I believe we have a chicken-and-egg scenario with parallel applications, outside of HPC implementing applications with local I/O, because parallel I/O to parallel file systems is far too slow. We also, equally importantly, have no standard parallel I/O interface that these applications can use and that parallel file system vendors can apply for various levels of optimization.

We need to completely re-think I/O in general and, unfortunately, I believe that the ANSI T10 OSD standard, which provided a reasonably good start at an updated framework for I/O, is basically dead as an industry standard. It just was released at the wrong time and the storage industry has wrongly, in my opinion, ignored the importance of re-thinking I/O. Even if ANSI T10 OSD became an industry standard, we still do not have anyone discussing parallel I/O frameworks for languages.
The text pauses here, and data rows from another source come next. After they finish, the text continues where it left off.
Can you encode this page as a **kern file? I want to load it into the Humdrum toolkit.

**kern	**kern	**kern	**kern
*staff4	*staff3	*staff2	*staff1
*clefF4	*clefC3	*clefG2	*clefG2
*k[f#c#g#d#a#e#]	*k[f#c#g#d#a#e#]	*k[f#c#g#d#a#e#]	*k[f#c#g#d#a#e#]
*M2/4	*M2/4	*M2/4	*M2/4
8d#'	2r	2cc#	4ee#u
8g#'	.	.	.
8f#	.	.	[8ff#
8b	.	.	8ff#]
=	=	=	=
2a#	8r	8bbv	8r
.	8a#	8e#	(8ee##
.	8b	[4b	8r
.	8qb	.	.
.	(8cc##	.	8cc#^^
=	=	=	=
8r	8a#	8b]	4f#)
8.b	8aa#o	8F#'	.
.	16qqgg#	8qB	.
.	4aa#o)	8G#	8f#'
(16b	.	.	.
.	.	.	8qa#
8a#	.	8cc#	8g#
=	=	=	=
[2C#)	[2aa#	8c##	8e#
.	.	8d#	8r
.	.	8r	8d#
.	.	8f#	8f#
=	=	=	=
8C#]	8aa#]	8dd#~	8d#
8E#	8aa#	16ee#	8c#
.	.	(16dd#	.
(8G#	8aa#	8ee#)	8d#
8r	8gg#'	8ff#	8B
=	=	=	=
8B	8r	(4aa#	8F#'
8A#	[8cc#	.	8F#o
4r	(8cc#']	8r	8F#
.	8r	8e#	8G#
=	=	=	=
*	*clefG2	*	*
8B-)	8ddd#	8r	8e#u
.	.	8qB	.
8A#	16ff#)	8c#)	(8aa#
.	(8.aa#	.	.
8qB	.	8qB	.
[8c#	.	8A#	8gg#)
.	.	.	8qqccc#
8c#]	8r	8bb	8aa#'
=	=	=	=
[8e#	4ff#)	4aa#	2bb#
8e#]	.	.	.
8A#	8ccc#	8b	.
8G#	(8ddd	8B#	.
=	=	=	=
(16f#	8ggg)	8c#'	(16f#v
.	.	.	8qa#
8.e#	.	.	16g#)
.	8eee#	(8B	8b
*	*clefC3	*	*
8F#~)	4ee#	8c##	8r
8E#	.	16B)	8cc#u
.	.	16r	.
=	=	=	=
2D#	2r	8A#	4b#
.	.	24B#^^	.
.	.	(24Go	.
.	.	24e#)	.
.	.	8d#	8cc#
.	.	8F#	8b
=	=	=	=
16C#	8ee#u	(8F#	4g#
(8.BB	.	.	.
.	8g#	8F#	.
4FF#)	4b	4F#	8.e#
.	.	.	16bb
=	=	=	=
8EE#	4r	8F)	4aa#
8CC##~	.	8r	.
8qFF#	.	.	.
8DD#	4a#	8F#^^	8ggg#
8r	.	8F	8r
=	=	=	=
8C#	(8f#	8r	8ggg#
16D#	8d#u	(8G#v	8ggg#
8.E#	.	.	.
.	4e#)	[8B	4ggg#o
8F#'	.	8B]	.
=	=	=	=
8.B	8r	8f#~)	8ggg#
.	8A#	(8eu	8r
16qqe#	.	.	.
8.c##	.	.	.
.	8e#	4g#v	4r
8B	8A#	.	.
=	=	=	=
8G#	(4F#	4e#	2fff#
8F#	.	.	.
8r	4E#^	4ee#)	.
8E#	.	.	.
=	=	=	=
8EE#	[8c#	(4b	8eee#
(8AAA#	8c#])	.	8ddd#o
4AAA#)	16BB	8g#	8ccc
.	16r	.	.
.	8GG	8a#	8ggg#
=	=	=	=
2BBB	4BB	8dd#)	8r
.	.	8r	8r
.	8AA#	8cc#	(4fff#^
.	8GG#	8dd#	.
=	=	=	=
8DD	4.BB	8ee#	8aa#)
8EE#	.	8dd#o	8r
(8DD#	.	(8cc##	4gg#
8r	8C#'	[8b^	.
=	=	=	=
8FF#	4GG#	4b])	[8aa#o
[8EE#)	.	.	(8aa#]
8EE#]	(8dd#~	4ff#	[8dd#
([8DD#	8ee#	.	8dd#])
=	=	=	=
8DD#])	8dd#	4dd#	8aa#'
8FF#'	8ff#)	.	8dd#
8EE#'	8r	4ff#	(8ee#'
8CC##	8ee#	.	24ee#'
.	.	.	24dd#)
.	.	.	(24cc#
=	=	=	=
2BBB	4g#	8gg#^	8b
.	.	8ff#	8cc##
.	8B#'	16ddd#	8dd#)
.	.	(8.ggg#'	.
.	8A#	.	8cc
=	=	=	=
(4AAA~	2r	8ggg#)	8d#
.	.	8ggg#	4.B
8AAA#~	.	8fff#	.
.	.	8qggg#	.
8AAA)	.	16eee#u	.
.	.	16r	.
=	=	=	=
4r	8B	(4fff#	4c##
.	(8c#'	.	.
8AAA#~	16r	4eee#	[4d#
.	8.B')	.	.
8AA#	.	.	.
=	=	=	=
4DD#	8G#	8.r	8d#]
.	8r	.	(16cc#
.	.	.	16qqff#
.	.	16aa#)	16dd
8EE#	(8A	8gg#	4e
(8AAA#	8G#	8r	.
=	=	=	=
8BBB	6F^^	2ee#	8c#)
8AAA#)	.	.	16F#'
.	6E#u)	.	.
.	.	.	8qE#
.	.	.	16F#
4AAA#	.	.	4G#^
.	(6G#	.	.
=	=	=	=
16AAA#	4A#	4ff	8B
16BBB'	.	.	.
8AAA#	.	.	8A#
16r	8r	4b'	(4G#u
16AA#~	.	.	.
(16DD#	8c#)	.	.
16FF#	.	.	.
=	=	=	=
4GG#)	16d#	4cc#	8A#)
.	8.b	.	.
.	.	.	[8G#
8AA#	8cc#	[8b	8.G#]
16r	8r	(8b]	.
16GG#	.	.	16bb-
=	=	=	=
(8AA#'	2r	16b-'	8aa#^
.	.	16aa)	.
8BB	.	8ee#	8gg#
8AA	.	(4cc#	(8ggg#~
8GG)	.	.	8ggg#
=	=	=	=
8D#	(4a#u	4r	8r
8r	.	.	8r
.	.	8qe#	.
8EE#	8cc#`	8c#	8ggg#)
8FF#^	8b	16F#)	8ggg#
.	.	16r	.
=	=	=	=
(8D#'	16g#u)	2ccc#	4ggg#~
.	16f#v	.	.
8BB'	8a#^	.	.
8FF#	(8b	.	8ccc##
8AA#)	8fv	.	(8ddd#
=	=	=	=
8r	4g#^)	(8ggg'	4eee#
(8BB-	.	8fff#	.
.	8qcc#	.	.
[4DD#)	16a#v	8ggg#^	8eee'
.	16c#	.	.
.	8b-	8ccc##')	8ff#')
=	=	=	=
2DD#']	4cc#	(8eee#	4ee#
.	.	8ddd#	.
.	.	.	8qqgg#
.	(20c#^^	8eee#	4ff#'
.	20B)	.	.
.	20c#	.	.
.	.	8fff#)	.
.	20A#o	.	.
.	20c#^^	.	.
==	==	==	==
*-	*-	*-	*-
C++, C, Java, databases and other languages are stuck with the standard POSIX interface, with no chance of doing parallel I/O.

Admittedly, most search engines communicate to local file systems not only because there is no parallel I/O standard but also because of the cost of parallel file systems in terms of hardware, but many of these search engines solve the node failure problem by using multiple replicas of each of the nodes. There are costs for the blades, local network, replication network, and power and cooling for this architecture, and I am not sure that these costs are well known and well understood as they compare to parallel file systems, and it does not matter because there is no standard.

So my challenge to the community (standards bodies, hardware vendors, database experts, language developers and others), is to develop a standard for parallel I/O for multiple languages that supports all of the features and functions of MPI-IO and more.

This new parallel I/O standard will also require updates to POSIX to allow application writes to pass information about the I/O to the file system in order to improve performance. This new eco-system will also require debuggers to allow users to debug their parallel I/O mistakes. This means that the OpenGroup, which controls POSIX, will have to make some major changes along with various ANSI committees and, likely, the IETF for NFS.

Everyone will have to work together so we can finally have a well-integrated I/O stack with rich interfaces that are standardized and can meet the demands of a variety of application environments -- from databases to search engines to HPC -- as all of these applications require, or could require, parallel I/O.

When I explained this vision to someone recently they asked if it was time to see a doctor as I could benefit from some anti-delusional medication. It is good to dream, but as I have said in the past, storage might become irrelevant if it does not become easier to use and scale to meet bandwidth requirements. Sadly, I think the chances of this happening are about the same as me winning PowerBall, and I do not buy tickets.

Henry Newman, CEO and CTO of Instrumental, Inc., and a regular Enterprise Storage Forum contributor, is an industry consultant with 29 years experience in high-performance computing and storage.